Method 1 (Using OR) 
1. First generate a number that contains odd position bits. 
2. Take OR with the original number. Note that 1 | 1 = 1 and 1 | 0 = 1.

Let’s understand this approach with below code.  

C++




// CPP code Set all odd bits
// of a number
#include <iostream>
using namespace std;
 
// set all odd bit
int oddbitsetnumber(int n)
{
    int count = 0;
 
    // res for store 010101.. number
    int res = 0;
 
    // generate number form of 010101.....till
    // temp size
    for (int temp = n; temp > 0; temp >>= 1) {
 
        // if bit is odd, then generate
        // number and or with res
        if (count % 2 == 0)
            res |= (1 << count);
 
        count++;
    }
 
    return (n | res);
}
 
// Driver code
int main()
{
    int n = 10;
    cout << oddbitsetnumber(n);
    return 0;
}


Java




// Java code to Set all odd
// bits of a number
 
class GFG
{
 
    // set all odd bit
    static int oddbitsetnumber(int n)
    {
        int count = 0;
 
        // res for store 010101.. number
        int res = 0;
 
        // generate number form of
        // 010101.....till temp size
        for (int temp = n; temp > 0; temp >>= 1)

EXTRACTED RECORDS =>

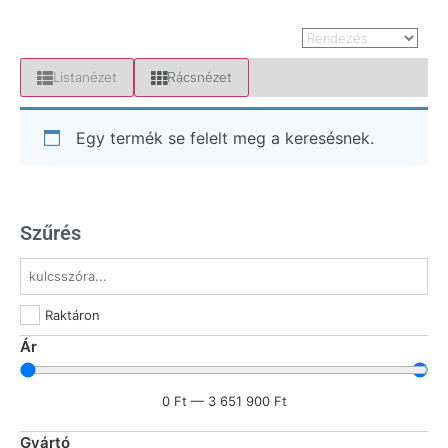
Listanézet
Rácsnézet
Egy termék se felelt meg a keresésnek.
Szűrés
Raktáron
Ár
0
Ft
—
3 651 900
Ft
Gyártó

==

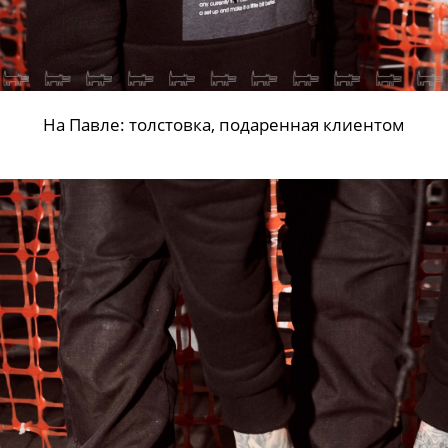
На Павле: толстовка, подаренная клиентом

* * *

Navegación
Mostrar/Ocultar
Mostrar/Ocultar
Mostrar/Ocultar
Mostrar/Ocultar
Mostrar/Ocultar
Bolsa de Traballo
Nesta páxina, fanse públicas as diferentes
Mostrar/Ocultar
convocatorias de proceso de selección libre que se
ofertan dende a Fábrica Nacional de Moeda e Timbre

WHAT TO DO => Update the passage on setting the odd bits of a number, starting at "Method 1 (Using" and ending at "with below code.", so that "input number" replaces "original number".

OUTPUT FOR THIS EXERCISE =>
Method 1 (Using OR) 
1. First generate a number that contains odd position bits. 
2. Take OR with the input number. Note that 1 | 1 = 1 and 1 | 0 = 1.

Let’s understand this approach with below code.